# Objective:
Reproduce every line of the material below word for word, in the same order.
** Begin Extracted data **
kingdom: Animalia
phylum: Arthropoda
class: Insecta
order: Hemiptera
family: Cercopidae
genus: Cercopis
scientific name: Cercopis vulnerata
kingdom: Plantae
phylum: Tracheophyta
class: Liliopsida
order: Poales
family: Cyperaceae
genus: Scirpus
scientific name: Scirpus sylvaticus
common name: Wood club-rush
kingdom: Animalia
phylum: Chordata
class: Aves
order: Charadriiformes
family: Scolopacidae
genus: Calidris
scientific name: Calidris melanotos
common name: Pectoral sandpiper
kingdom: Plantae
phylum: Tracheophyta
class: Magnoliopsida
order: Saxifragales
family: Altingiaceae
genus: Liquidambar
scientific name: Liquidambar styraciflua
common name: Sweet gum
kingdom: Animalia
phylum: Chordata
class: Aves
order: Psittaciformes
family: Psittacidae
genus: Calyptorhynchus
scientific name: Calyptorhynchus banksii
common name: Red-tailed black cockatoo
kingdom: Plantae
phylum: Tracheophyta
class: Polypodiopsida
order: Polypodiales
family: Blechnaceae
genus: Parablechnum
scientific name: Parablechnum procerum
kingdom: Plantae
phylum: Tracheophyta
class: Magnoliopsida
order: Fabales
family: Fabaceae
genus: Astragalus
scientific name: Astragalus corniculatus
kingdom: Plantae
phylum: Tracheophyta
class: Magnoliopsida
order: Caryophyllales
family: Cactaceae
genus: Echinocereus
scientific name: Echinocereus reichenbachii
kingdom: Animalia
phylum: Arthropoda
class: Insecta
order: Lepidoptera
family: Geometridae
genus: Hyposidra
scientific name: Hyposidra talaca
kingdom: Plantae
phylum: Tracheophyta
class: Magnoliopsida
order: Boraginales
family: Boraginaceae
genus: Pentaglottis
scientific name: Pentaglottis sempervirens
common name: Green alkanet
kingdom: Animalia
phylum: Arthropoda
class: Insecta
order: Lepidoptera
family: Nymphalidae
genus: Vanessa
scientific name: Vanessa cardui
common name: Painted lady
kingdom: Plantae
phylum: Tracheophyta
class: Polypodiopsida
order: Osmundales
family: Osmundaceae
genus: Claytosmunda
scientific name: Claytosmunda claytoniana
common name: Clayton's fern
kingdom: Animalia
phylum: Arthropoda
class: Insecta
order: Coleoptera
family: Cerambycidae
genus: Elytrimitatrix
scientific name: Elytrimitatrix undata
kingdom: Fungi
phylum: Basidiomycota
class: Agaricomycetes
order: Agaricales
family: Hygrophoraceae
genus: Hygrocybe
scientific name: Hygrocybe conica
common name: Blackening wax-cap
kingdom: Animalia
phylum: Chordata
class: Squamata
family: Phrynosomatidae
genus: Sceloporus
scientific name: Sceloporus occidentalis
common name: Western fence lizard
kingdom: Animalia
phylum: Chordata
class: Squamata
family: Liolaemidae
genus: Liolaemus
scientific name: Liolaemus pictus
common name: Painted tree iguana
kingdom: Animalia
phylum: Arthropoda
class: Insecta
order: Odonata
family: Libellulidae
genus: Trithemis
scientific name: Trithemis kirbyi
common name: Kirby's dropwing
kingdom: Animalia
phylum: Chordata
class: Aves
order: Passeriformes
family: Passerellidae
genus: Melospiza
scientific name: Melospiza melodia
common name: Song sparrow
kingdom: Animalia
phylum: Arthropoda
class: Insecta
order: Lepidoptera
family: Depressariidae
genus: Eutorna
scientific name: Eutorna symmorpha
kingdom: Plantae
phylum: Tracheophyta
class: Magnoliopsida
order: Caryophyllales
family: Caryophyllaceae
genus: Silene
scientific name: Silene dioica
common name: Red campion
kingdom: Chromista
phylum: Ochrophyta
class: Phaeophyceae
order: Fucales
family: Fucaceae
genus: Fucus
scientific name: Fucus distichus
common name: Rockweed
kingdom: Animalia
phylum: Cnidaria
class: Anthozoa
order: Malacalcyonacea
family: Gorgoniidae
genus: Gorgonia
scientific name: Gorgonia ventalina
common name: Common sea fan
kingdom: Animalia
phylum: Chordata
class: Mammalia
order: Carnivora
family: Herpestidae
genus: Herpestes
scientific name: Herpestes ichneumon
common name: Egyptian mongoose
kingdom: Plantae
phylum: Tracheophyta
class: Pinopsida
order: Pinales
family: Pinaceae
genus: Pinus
** End Extracted data **
# Response to the task:
kingdom: Animalia
phylum: Arthropoda
class: Insecta
order: Hemiptera
family: Cercopidae
genus: Cercopis
scientific name: Cercopis vulnerata
kingdom: Plantae
phylum: Tracheophyta
class: Liliopsida
order: Poales
family: Cyperaceae
genus: Scirpus
scientific name: Scirpus sylvaticus
common name: Wood club-rush
kingdom: Animalia
phylum: Chordata
class: Aves
order: Charadriiformes
family: Scolopacidae
genus: Calidris
scientific name: Calidris melanotos
common name: Pectoral sandpiper
kingdom: Plantae
phylum: Tracheophyta
class: Magnoliopsida
order: Saxifragales
family: Altingiaceae
genus: Liquidambar
scientific name: Liquidambar styraciflua
common name: Sweet gum
kingdom: Animalia
phylum: Chordata
class: Aves
order: Psittaciformes
family: Psittacidae
genus: Calyptorhynchus
scientific name: Calyptorhynchus banksii
common name: Red-tailed black cockatoo
kingdom: Plantae
phylum: Tracheophyta
class: Polypodiopsida
order: Polypodiales
family: Blechnaceae
genus: Parablechnum
scientific name: Parablechnum procerum
kingdom: Plantae
phylum: Tracheophyta
class: Magnoliopsida
order: Fabales
family: Fabaceae
genus: Astragalus
scientific name: Astragalus corniculatus
kingdom: Plantae
phylum: Tracheophyta
class: Magnoliopsida
order: Caryophyllales
family: Cactaceae
genus: Echinocereus
scientific name: Echinocereus reichenbachii
kingdom: Animalia
phylum: Arthropoda
class: Insecta
order: Lepidoptera
family: Geometridae
genus: Hyposidra
scientific name: Hyposidra talaca
kingdom: Plantae
phylum: Tracheophyta
class: Magnoliopsida
order: Boraginales
family: Boraginaceae
genus: Pentaglottis
scientific name: Pentaglottis sempervirens
common name: Green alkanet
kingdom: Animalia
phylum: Arthropoda
class: Insecta
order: Lepidoptera
family: Nymphalidae
genus: Vanessa
scientific name: Vanessa cardui
common name: Painted lady
kingdom: Plantae
phylum: Tracheophyta
class: Polypodiopsida
order: Osmundales
family: Osmundaceae
genus: Claytosmunda
scientific name: Claytosmunda claytoniana
common name: Clayton's fern
kingdom: Animalia
phylum: Arthropoda
class: Insecta
order: Coleoptera
family: Cerambycidae
genus: Elytrimitatrix
scientific name: Elytrimitatrix undata
kingdom: Fungi
phylum: Basidiomycota
class: Agaricomycetes
order: Agaricales
family: Hygrophoraceae
genus: Hygrocybe
scientific name: Hygrocybe conica
common name: Blackening wax-cap
kingdom: Animalia
phylum: Chordata
class: Squamata
family: Phrynosomatidae
genus: Sceloporus
scientific name: Sceloporus occidentalis
common name: Western fence lizard
kingdom: Animalia
phylum: Chordata
class: Squamata
family: Liolaemidae
genus: Liolaemus
scientific name: Liolaemus pictus
common name: Painted tree iguana
kingdom: Animalia
phylum: Arthropoda
class: Insecta
order: Odonata
family: Libellulidae
genus: Trithemis
scientific name: Trithemis kirbyi
common name: Kirby's dropwing
kingdom: Animalia
phylum: Chordata
class: Aves
order: Passeriformes
family: Passerellidae
genus: Melospiza
scientific name: Melospiza melodia
common name: Song sparrow
kingdom: Animalia
phylum: Arthropoda
class: Insecta
order: Lepidoptera
family: Depressariidae
genus: Eutorna
scientific name: Eutorna symmorpha
kingdom: Plantae
phylum: Tracheophyta
class: Magnoliopsida
order: Caryophyllales
family: Caryophyllaceae
genus: Silene
scientific name: Silene dioica
common name: Red campion
kingdom: Chromista
phylum: Ochrophyta
class: Phaeophyceae
order: Fucales
family: Fucaceae
genus: Fucus
scientific name: Fucus distichus
common name: Rockweed
kingdom: Animalia
phylum: Cnidaria
class: Anthozoa
order: Malacalcyonacea
family: Gorgoniidae
genus: Gorgonia
scientific name: Gorgonia ventalina
common name: Common sea fan
kingdom: Animalia
phylum: Chordata
class: Mammalia
order: Carnivora
family: Herpestidae
genus: Herpestes
scientific name: Herpestes ichneumon
common name: Egyptian mongoose
kingdom: Plantae
phylum: Tracheophyta
class: Pinopsida
order: Pinales
family: Pinaceae
genus: Pinus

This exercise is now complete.